First of all I don’t know if this is the correct place to post this, I have looked for questions like this but I haven’t found, if not feel free to redirect me to the correct place.
Let me introduce my doubt. I have been learning Scala for a year. I have read the magnificent books of Programming in Scala, Functional Programming in Scala, and I am now looking forward to seeing Scala with Cats of underscoreio.
In these mean time I have done some small mock projects, but I don’t feel creative enough to find an idea of a big project or talented enough to make it right.
I’ve been told to contribute to some projects and Scala itself could be fascinating, but sometimes feel that I’m not good enough to fit here, so I would like to know your opinion on contributing to the core or documentation in my current state.
I can honestly say that you don’t have to be a super star to contribute. Find something or some project you are excited about and just play with it and learn about it. Chat on the Gitter channel to find things that need doing.

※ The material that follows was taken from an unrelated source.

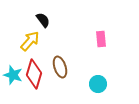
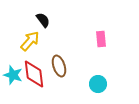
brown ellipse: moved 1 px left, 1 px up
red diamond: rotated 24 degrees counterclockwise
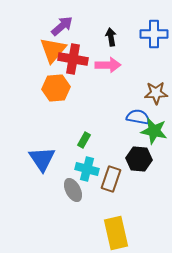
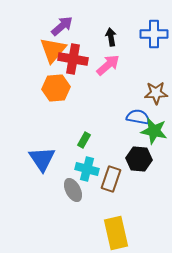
pink arrow: rotated 40 degrees counterclockwise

It may take awhile to get the swing of it but you will learn plus you will meet nice people that hopefully you will meet in person some day at a meetup or conference. The Scala community from my perspective is great and welcoming.
Scala-Native and Scala.js both reimplement portions of Java standard library in Scala. This is done to make it easier to write portable Scala source code that compiles without modifications on Scala JVM, Scala.js and Scala-Native. Java’s standard library is documented well enough to be recreated just from the documentation, I guess, so you can try doing that.
Scala’s core libraries and compiler are rather complex. Scala’s standard library may be easy enough to use by ordinary Scala programmers, but e.g. collections’ hierarchy and encoding is very complicated.
One starting point is to contribute documentation to a project. This can be either into the ScalaDocs, or in the microsite. You will find that this is a point that main developers often overlook (because they are busy), they will often thank you for that, and you are unlikely to break anything.
If you are specifically interested on the Scala compiler, I can give you a few ideas and issues that should be rather easy to start contributing.